Requirement >> Show all lines containing "example" from the data below.

Available records >>

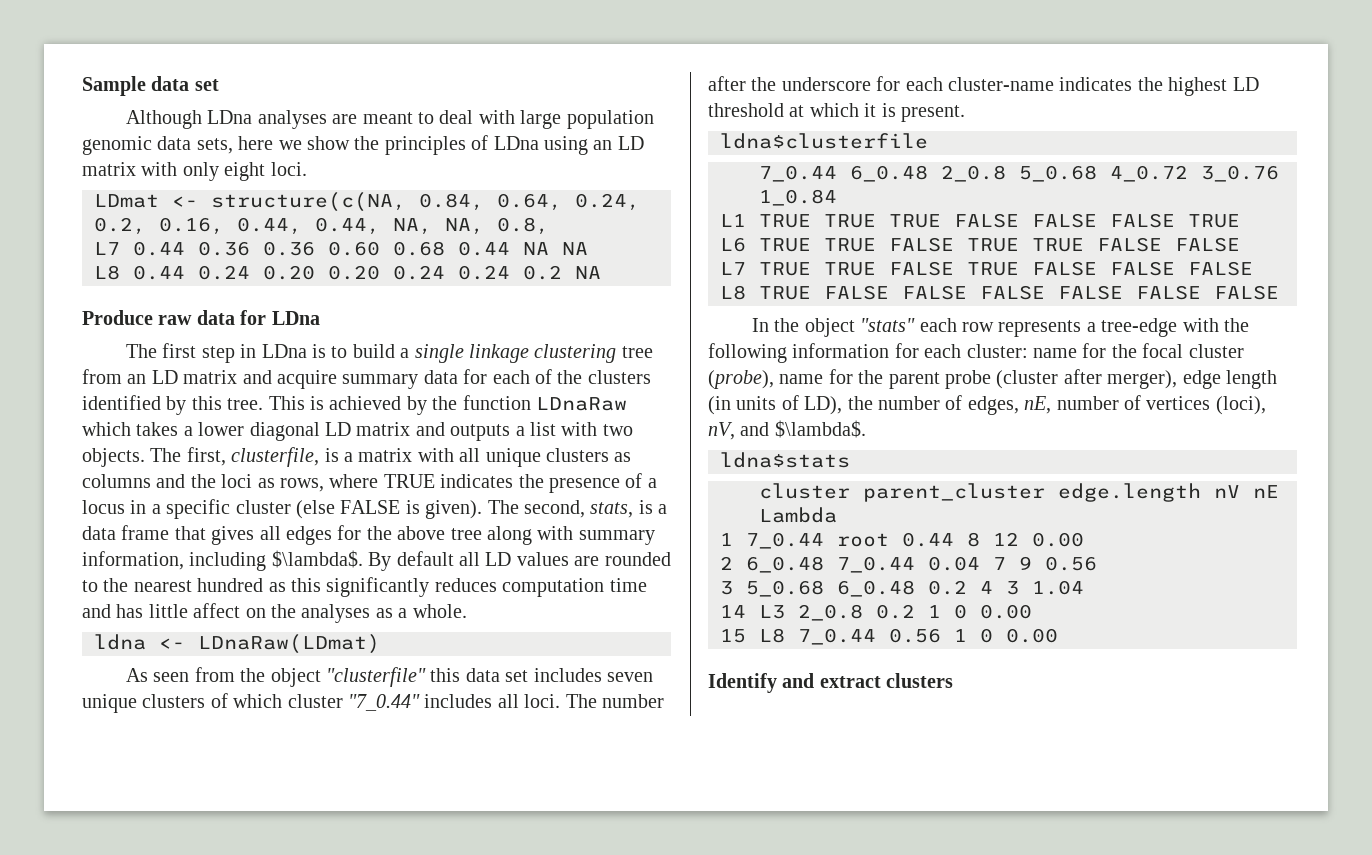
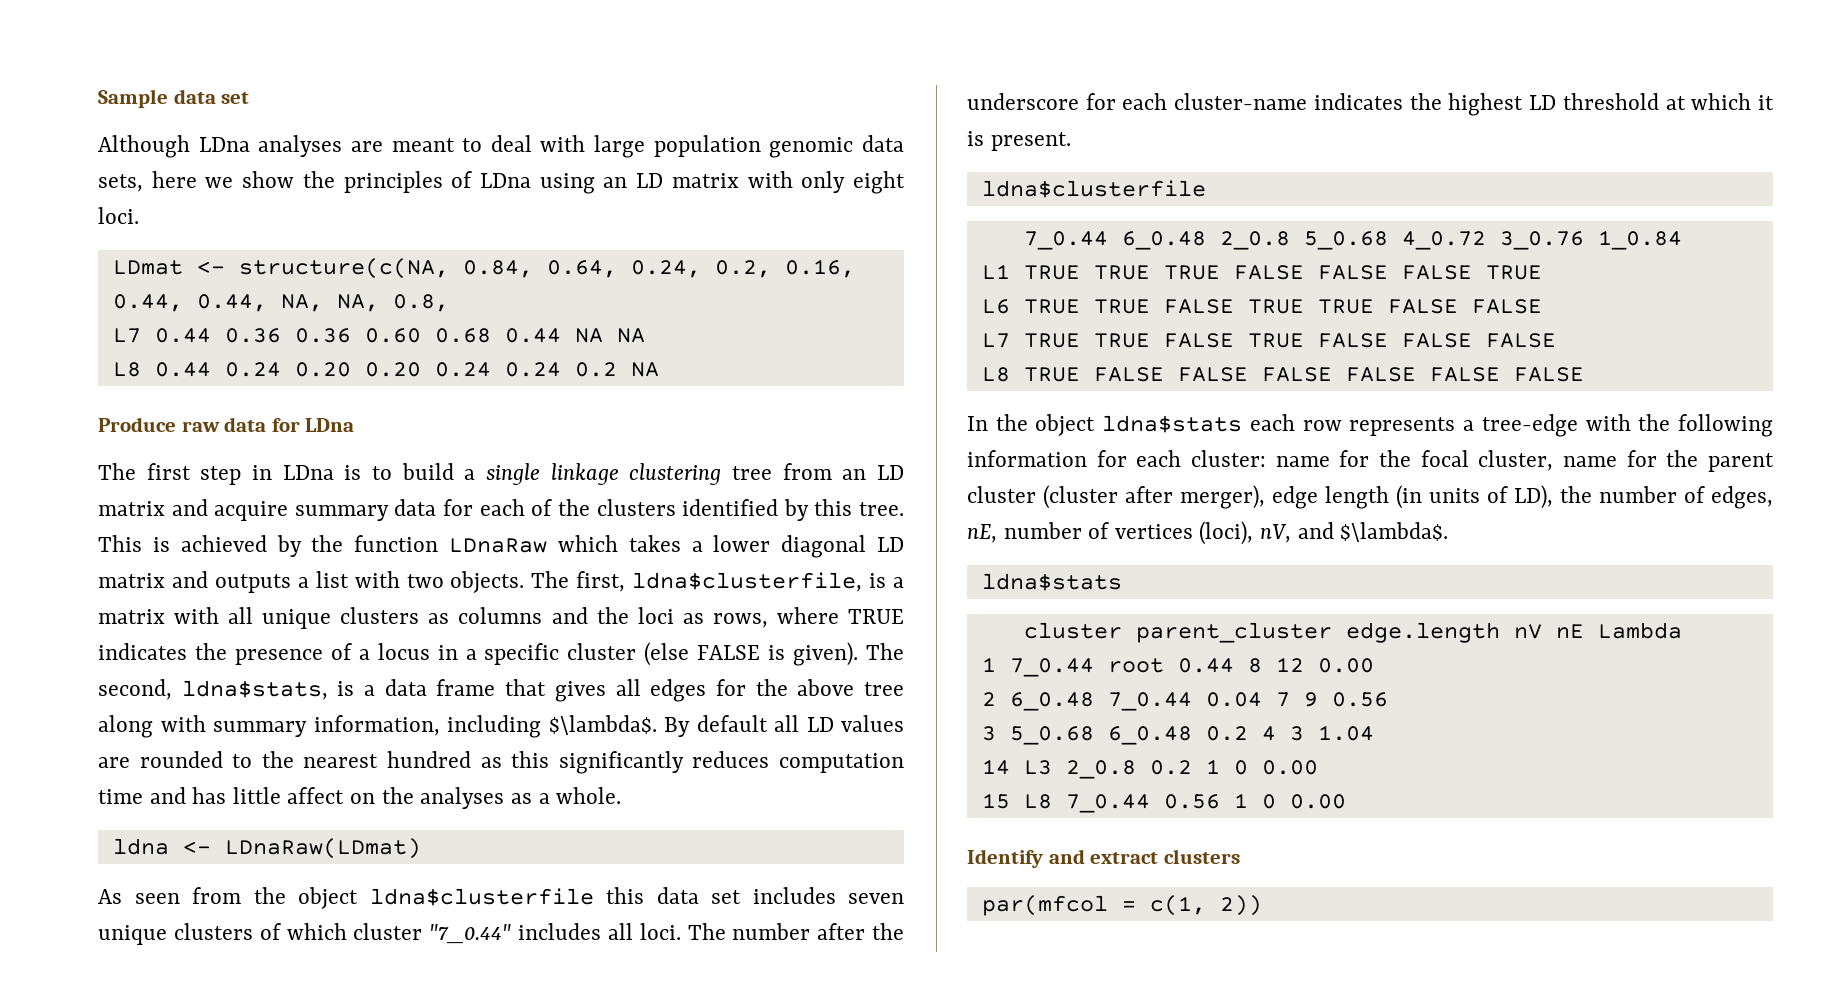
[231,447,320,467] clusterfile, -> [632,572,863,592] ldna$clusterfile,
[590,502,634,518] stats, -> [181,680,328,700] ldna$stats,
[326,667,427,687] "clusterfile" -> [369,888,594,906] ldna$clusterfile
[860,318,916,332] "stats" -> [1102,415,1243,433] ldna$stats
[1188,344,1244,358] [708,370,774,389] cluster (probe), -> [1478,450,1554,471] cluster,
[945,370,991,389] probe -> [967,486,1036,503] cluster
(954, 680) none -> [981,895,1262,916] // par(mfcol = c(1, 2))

* * *

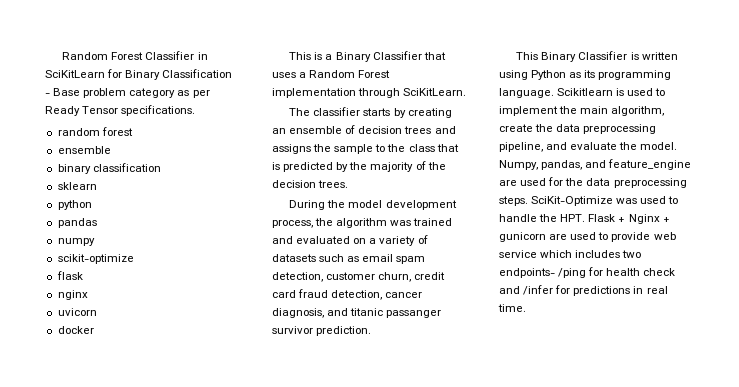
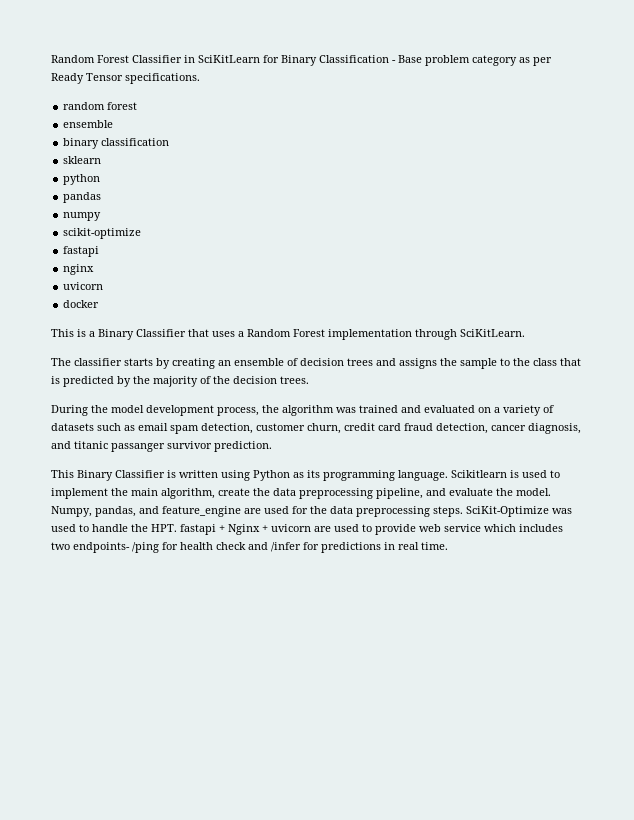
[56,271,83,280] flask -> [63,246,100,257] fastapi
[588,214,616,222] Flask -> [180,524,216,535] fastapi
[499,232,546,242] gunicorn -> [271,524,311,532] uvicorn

==

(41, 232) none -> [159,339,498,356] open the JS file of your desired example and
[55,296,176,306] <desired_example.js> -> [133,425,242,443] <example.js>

Answer below >>
(41, 232) none -> [159,339,498,356] open the JS file of your desired example and
[55,296,176,306] <desired_example.js> -> [133,425,242,443] <example.js>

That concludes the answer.